Fascinating look at a world and a life that few will ever have insight to. The entire juxtaposition between an everyday North American in service to a Middle Eastern royal family and thier extensive entourage is both revealing, intriguing, and quite frankly, mind boggling at times! Enjoyable look at life in a world many of us would rarely ever stop to consider, let along imagine being a part of.
1 people found this helpful
✓ Verified Purchase

What a disappointment. About halfway through the book

I placed a request for this book at my local library because of the rave reviews I had read. What a disappointment. About halfway through the book, I realized that nothing new was happening in the plot, much less in the author's journey as a person. I quickly lost complete interest by the time she began talking about how she was embarrassed to be seen in a high-class restaurant dressed as a chauffeur -- not even two full pages after she had just said she wasn't ashamed of her job and that no job is too menial, if done with excellence and good effort.
1 people found this helpful
✓ Verified Purchase

bleh

For some reason I get the feeling that all of the stories and characters in this book are 100% fiction. Perhaps they were "true" stories at one point but they feel as if they are so grossly exaggerated they lost any sense of reality they once had. This book reads like the journal of a pathological liar. Excessive and unnecessary details smother any sense of purpose the stories and opinions originally intended to convey. Often times the stories and opinions seem so painfully obvious they could not possibly be true but instead a fictitious narrative by a child caught in a lie.
1 people found this helpful
✓ Verified Purchase

You Drive 'Em

My husband was a part time chauffeur when we lived in Hollywood. Everything she says is pretty much true.
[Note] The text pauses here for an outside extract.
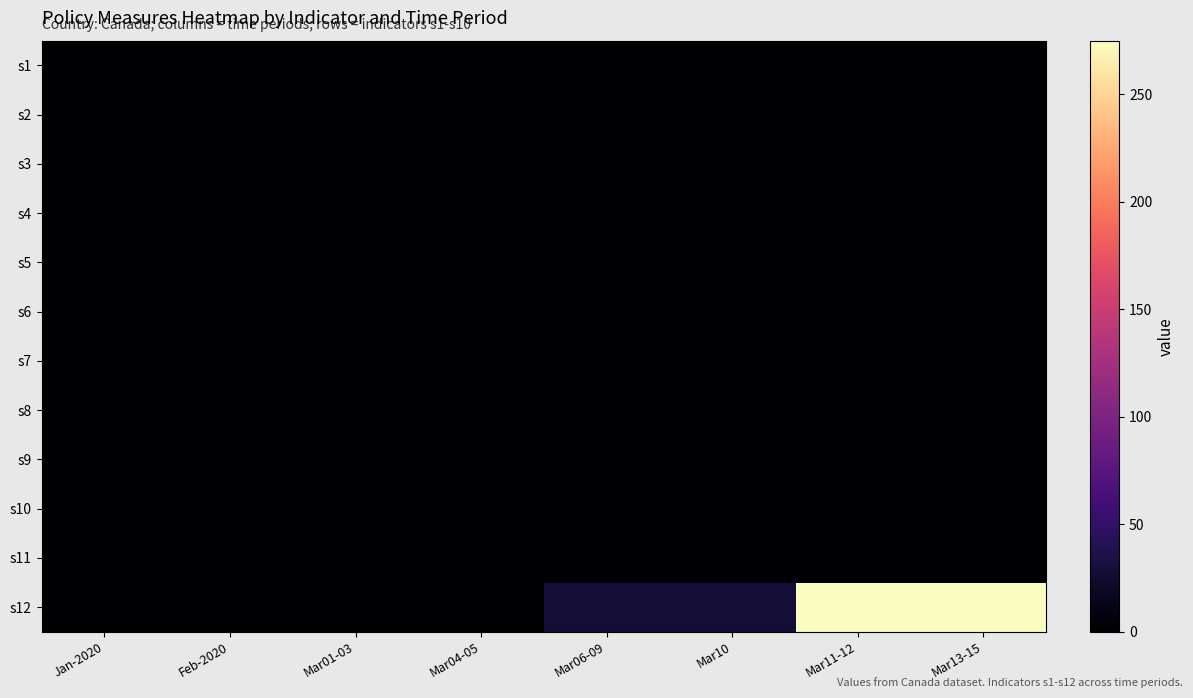

At how many categories does at least one series exceed 82?

2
I recommend everyone drive the rich and celebrated "beautiful people" for a few weeks.
✓ Verified Purchase

Definitely worth reading and well written

A very interesting book and explains a lot about women and Islamic upbringing.
✓ Verified Purchase

Five Stars

Interesting reading
✓ Verified Purchase

Great vacation read.

Entertaining read with interesting insights into another culture.
✓ Verified Purchase

Hidden gem

I consider this book the classical "hidden gem", I discovered it casually and page after page it became a very pleasant surprise, giving me another angle into the Arab and Muslim word, after other books I read like those from Ali Hirsi Ayan.
I loved the way it is presented, with humor, intelligence but most of all with compassion and humanity for the characters in the story that deserved it.